Part of the wall slid open, revealing a hidden cabinet of medical supplies. Loki glanced from the ceiling to the cabinet, still weirded out by a faceless voice that watched your every move and acted entirely human. Strange had hardly had more time than Loki to adjust to it, but he accepted it easily, tugging Loki over to the medicine.

"Tony built one of these into some of the bigger rooms," Strange said as he started picking out what he needed. "Seeing as he's surrounded by people with a tendency of getting hurt. Lucky for you, that means you don't have to take a trip down to the infirmary."

As he straightened up, a stainless-steel surface lowered down from a nearby section of wall. "Lean on that," Strange instructed, spreading out his chosen supplies on it: disinfectant, medical tape, a pill bottle, gauze pads, and two little pieces of tech Loki didn't recognize. He rested his elbow on it, shifting his weight onto one leg to ease the remaining ache in his side from a different wound.

"Right, so I'm going to clean those cuts up, wrap your knuckles, and then give you a little nanite injection to help the cuts heal. Questions?"

"Nanites?"

He pointed at one piece of tech, which basically looked like a clunky grey needle. "They're tiny robots that will go into your bloodstream and help your cells fix things. Like on _Star Trek_ \- which you probably haven't seen, have you?"

"No."

Strange sighed, wetting a small pad with the disinfectant. "We'll have to fix that, too. Tony actually designed that thing to look like one of their hyposprays."

Loki couldn't suppress a hiss as the disinfectant touched his scraped knuckles.

"So," Strange said, perhaps a bit too loudly to cover the noise. "Um.
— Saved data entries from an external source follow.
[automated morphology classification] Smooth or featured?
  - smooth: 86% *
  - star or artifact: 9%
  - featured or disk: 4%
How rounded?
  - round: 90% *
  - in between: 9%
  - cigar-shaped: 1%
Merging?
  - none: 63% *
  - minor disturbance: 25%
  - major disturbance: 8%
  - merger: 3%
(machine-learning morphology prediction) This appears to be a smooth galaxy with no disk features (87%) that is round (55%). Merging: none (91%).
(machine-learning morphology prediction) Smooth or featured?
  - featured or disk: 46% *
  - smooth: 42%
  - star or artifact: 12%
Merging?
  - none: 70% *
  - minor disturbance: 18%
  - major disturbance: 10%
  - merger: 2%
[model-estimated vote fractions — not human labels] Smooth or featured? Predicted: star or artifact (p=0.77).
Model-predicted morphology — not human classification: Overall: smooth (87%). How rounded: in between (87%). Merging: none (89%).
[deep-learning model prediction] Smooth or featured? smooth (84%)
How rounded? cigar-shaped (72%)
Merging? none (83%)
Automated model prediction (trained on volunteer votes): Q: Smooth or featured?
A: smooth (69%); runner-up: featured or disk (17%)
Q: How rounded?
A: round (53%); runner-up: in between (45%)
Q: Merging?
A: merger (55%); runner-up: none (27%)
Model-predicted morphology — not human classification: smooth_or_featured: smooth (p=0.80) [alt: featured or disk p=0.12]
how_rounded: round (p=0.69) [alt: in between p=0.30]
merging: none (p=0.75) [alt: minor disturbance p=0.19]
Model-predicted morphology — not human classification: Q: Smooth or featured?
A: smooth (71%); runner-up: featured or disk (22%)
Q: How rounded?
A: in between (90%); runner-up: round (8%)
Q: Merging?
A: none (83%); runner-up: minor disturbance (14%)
Listen, I'm… sorry about the whole falling for thirty minutes thing. I- I didn't know you had a phobia of falling."

"You were doing what you had to," Loki allowed. "I understand that."

The sorcerer gave an awkward one-shoulder shrug. "My first idea was to lock you in a porta potty on some construction site, but, well, I figured falling would be a little less unfortunate than having to watch a bunch of sweaty workmen… you know."
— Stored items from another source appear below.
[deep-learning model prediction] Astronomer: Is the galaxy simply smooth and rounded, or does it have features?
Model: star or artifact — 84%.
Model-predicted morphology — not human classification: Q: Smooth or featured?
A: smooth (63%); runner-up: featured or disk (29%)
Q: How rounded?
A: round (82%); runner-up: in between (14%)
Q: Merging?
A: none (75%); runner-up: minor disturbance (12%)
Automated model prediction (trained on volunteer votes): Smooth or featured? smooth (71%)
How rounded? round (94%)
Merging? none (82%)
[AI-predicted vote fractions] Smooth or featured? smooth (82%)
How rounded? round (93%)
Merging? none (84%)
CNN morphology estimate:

Loki wrinkled his nose in disgust. "I… appreciate you rethinking that option."

Strange chuckled, now affixing a gauze pad to the gash on his palm. "That should keep that from getting infected while the nanites work," he said. "And no drawing for a while, all right? Your hand needs to rest."
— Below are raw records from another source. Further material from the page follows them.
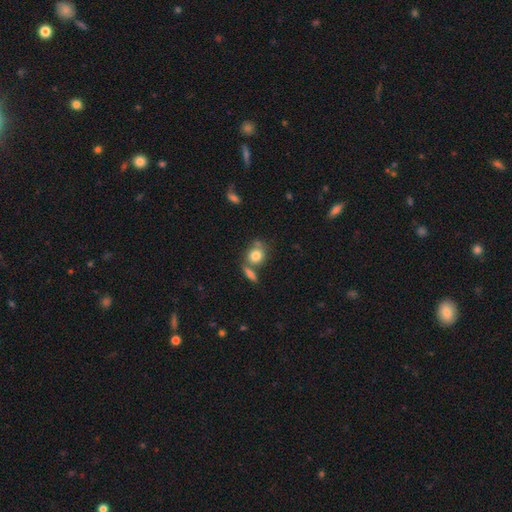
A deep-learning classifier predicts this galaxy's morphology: smooth_or_featured: smooth (p=0.80) [alt: featured or disk p=0.11]
how_rounded: round (p=0.70) [alt: in between p=0.28]
merging: none (p=0.54) [alt: merger p=0.28]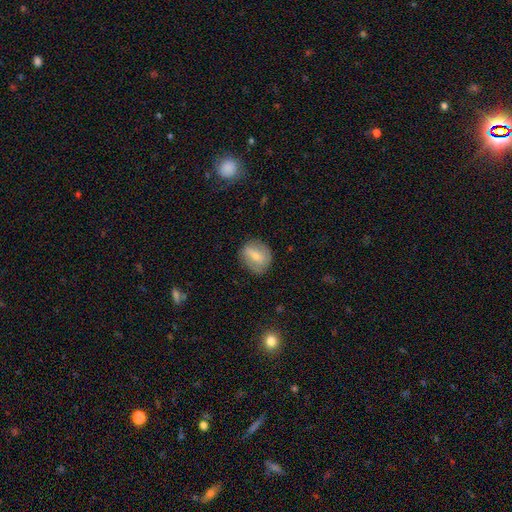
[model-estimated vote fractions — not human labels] smooth_or_featured: smooth (p=0.59) [alt: featured or disk p=0.34]
how_rounded: round (p=0.61) [alt: in between p=0.37]
merging: none (p=0.78) [alt: minor disturbance p=0.16]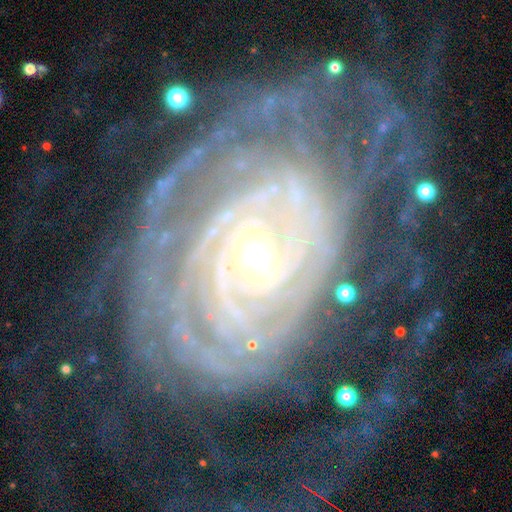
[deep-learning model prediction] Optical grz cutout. It shows a featured or disk galaxy (91%) with a weak bar (40%), tight (79%) spiral arms (97%) and a moderate central bulge (48%). Merging: none (67%).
"I- I wasn't- I was just-"

Strange paused to level a knowing look at Loki. "I know what a sketchbook looks like, Loki. Everyone has their hobbies – God knows we all need something to do that doesn't involve fighting – and I won't pry, but for now, find a different stress relief." He held up one perpetually trembling, heavily scarred hand. "You don't wanna end up even remotely like me."

"Noted," Loki said, resisting the urge to pull his hands protectively to his side.

Strange moved on to wrapping his knuckles, then picked up the still-unidentified piece of tech. It was a little black cube, with a half-sphere on one end that shone with a metallic glint. "This'll create a little magnetic field of sorts in your wrist," Strange explained. "The nanites won't be able to cross it and start messing with scars and whatnot that we're not looking to fix right now."

"So they'll just stay in my hand forever?" Loki asked dubiously.

"No," Strange answered, beginning to rub the spherical part over Loki's wrist. "Once your cuts are healed, they'll dissolve. They'll also help with any new cuts you accrue in the meantime, but I don't recommend actually getting any."

Loki squinted at him. "Are you considered funny by most humans?"

Strange pursed his lips, injecting the nanites into the back of Loki's hand with a little whoosh of pressurized air. "I used to be," he muttered. "Anyways, if you need pain relief, take one of these," he went on, handing the little orange pill bottle to Loki. "They were designed for Thor, so don't worry about them not working on Asgardian biology. No more than two every twelve hours."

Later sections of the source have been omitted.